> _REQUIREMENT_: Render the lines below as a JSON list of strings, one string per line, with blank lines omitted. Leave the pictures out of the answer.

> _RECORDS FOR PROCESSING_:
________________________

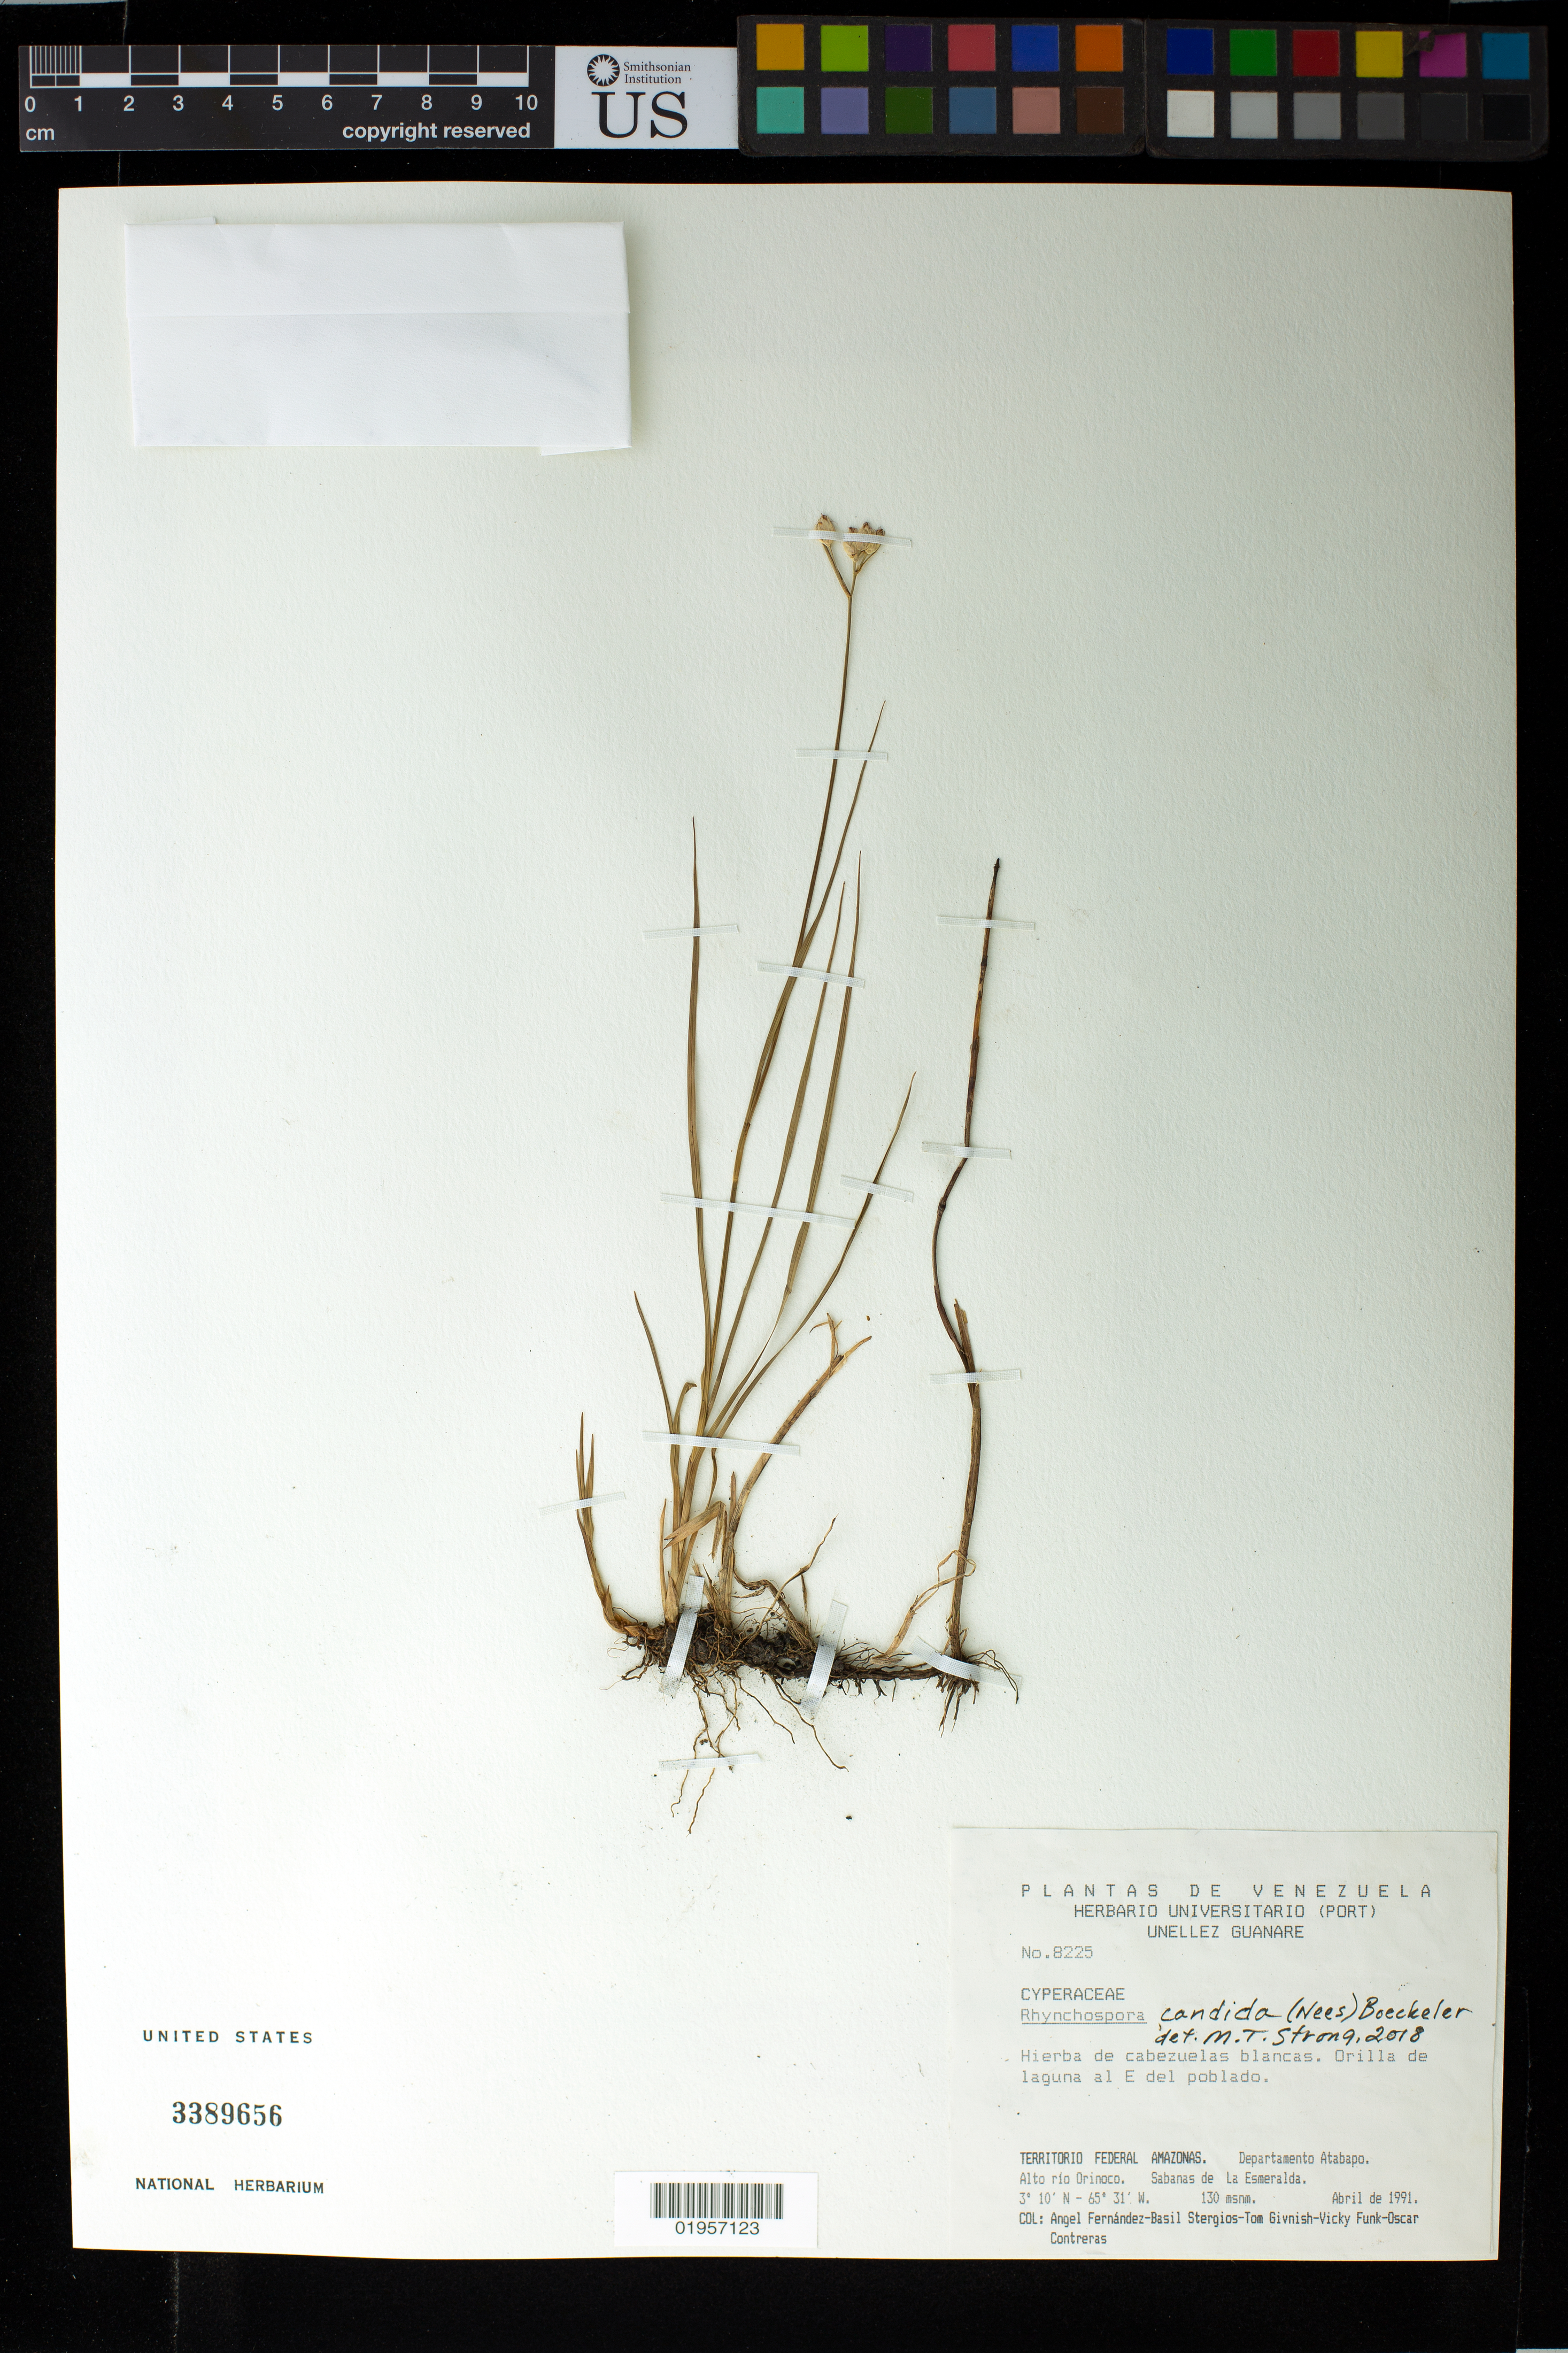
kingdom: Plantae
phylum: Tracheophyta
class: Liliopsida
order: Poales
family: Cyperaceae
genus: Rhynchospora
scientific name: Rhynchospora candida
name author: (Nees) Boeckeler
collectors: A. Fernández, B. G. Stergios, T. J. Givnish, V. Funk & O. Contreras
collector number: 8225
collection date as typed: Apr-91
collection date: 1991-04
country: Venezuela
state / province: Amazonas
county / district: Atabapo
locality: Alto rio Orinoco. Sabanas de La Esmeralda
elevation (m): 130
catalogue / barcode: US 3389656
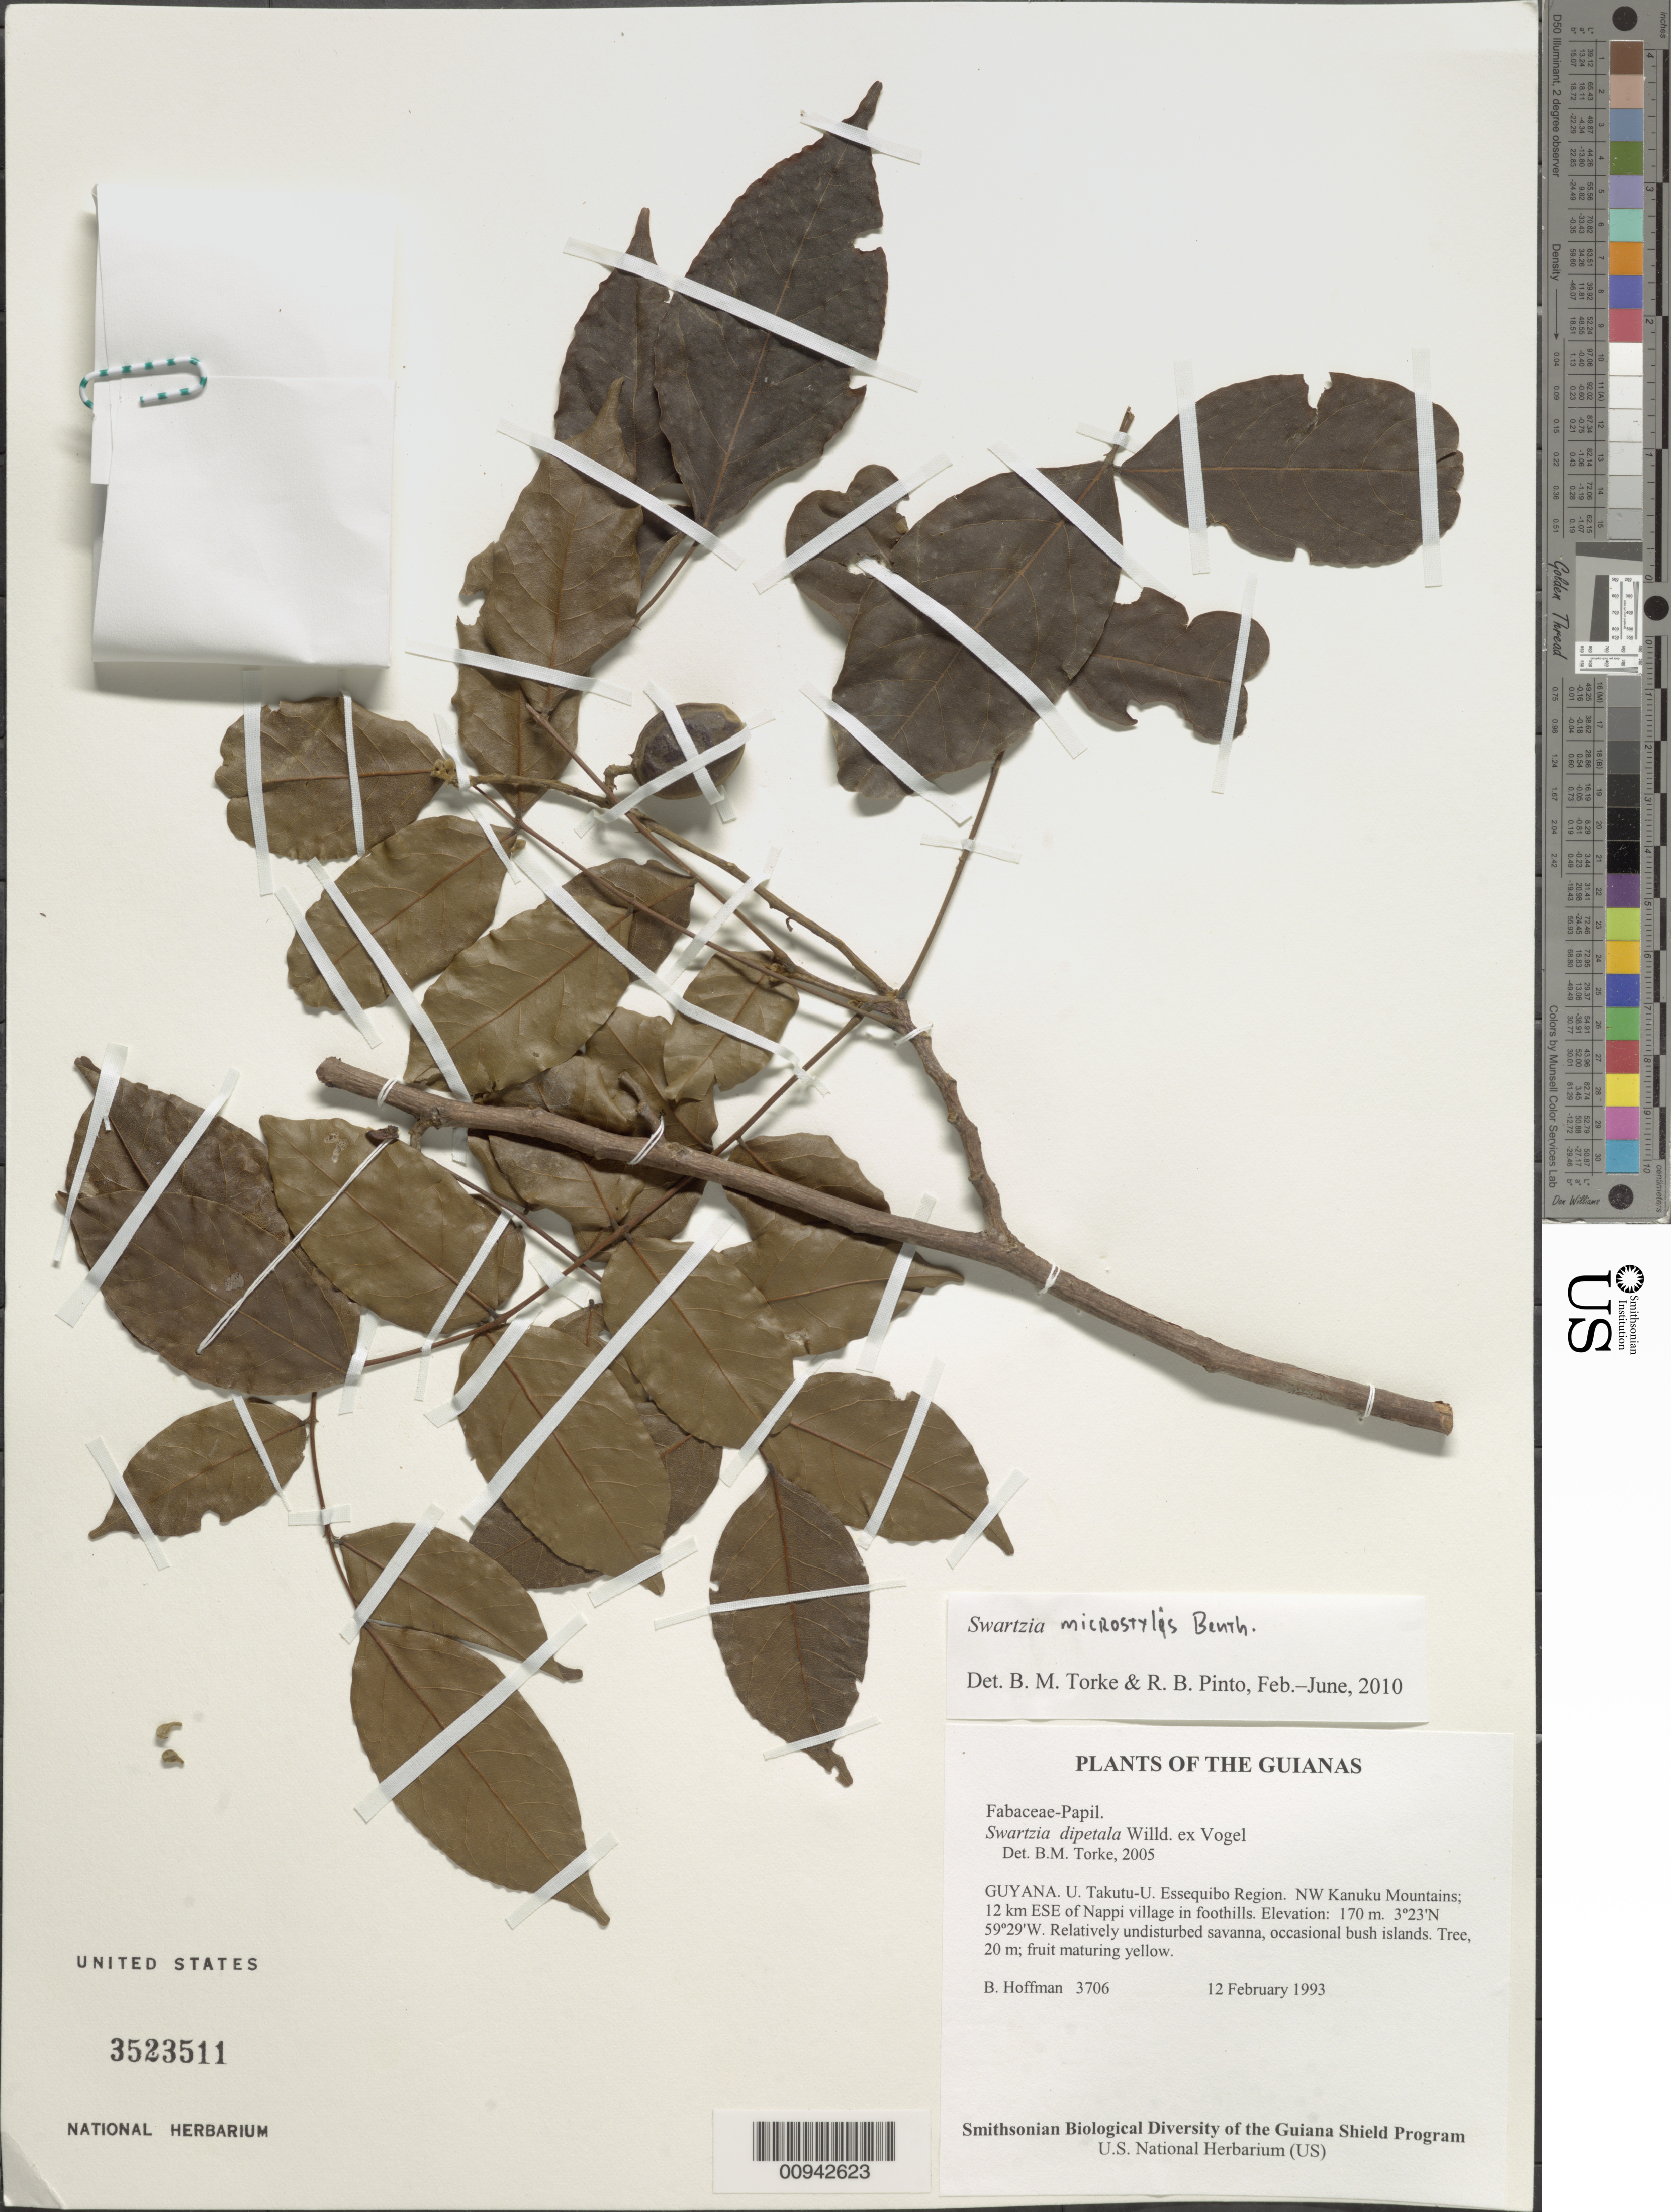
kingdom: Plantae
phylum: Tracheophyta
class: Magnoliopsida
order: Fabales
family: Fabaceae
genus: Swartzia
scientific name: Swartzia dipetala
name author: Willd. ex Vogel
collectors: B. Hoffman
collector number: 3706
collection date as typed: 12 February 1993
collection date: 1993-02-12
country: Guyana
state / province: U. Takutu-U. Essequibo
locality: NW Kanuku Mountains; 12 km ESE of Nappi village in foothills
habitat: Relatively undisturbed savanna, occasional bush islands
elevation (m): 170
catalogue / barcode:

________________________

> _COMPLETED TASK_:
[
  "kingdom: Plantae",
  "phylum: Tracheophyta",
  "class: Liliopsida",
  "order: Poales",
  "family: Cyperaceae",
  "genus: Rhynchospora",
  "scientific name: Rhynchospora candida",
  "name author: (Nees) Boeckeler",
  "collectors: A. Fernández, B. G. Stergios, T. J. Givnish, V. Funk & O. Contreras",
  "collector number: 8225",
  "collection date as typed: Apr-91",
  "collection date: 1991-04",
  "country: Venezuela",
  "state / province: Amazonas",
  "county / district: Atabapo",
  "locality: Alto rio Orinoco. Sabanas de La Esmeralda",
  "elevation (m): 130",
  "catalogue / barcode: US 3389656",
  "kingdom: Plantae",
  "phylum: Tracheophyta",
  "class: Magnoliopsida",
  "order: Fabales",
  "family: Fabaceae",
  "genus: Swartzia",
  "scientific name: Swartzia dipetala",
  "name author: Willd. ex Vogel",
  "collectors: B. Hoffman",
  "collector number: 3706",
  "collection date as typed: 12 February 1993",
  "collection date: 1993-02-12",
  "country: Guyana",
  "state / province: U. Takutu-U. Essequibo",
  "locality: NW Kanuku Mountains; 12 km ESE of Nappi village in foothills",
  "habitat: Relatively undisturbed savanna, occasional bush islands",
  "elevation (m): 170",
  "catalogue / barcode:"
]